BEGIN THE DATA

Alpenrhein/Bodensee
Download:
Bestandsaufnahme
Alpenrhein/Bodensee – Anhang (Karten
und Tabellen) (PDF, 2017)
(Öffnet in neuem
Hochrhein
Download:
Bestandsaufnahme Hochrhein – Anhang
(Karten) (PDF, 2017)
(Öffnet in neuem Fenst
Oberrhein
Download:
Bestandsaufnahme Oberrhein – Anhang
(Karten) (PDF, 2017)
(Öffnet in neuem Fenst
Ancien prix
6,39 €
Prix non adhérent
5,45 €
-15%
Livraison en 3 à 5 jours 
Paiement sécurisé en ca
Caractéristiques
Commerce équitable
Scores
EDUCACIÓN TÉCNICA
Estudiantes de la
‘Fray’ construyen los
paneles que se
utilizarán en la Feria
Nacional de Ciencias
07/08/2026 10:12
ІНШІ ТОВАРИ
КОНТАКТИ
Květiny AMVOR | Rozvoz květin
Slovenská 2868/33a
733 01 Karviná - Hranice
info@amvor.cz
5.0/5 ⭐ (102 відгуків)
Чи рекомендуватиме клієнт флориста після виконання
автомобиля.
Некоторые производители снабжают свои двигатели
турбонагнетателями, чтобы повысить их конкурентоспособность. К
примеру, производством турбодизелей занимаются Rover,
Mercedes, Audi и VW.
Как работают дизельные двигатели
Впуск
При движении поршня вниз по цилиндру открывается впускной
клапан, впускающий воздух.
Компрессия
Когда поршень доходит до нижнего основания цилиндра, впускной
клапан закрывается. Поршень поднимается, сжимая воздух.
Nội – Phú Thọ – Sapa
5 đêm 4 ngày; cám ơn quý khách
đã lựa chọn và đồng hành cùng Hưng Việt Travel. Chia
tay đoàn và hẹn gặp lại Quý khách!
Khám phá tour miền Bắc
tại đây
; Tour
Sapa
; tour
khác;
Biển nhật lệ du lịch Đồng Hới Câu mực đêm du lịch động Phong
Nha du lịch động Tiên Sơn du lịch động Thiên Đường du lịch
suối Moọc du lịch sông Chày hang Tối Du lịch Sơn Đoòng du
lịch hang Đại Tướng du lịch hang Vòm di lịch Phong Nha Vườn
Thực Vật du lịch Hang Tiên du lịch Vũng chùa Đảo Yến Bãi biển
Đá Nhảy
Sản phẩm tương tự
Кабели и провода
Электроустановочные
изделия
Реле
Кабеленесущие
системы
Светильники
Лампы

END THE DATA

### WHAT YOU SHOULD DO
Please state how many lines of the material above include the word "lịch"; the number is the whole answer.

### ANSWER SPACE
5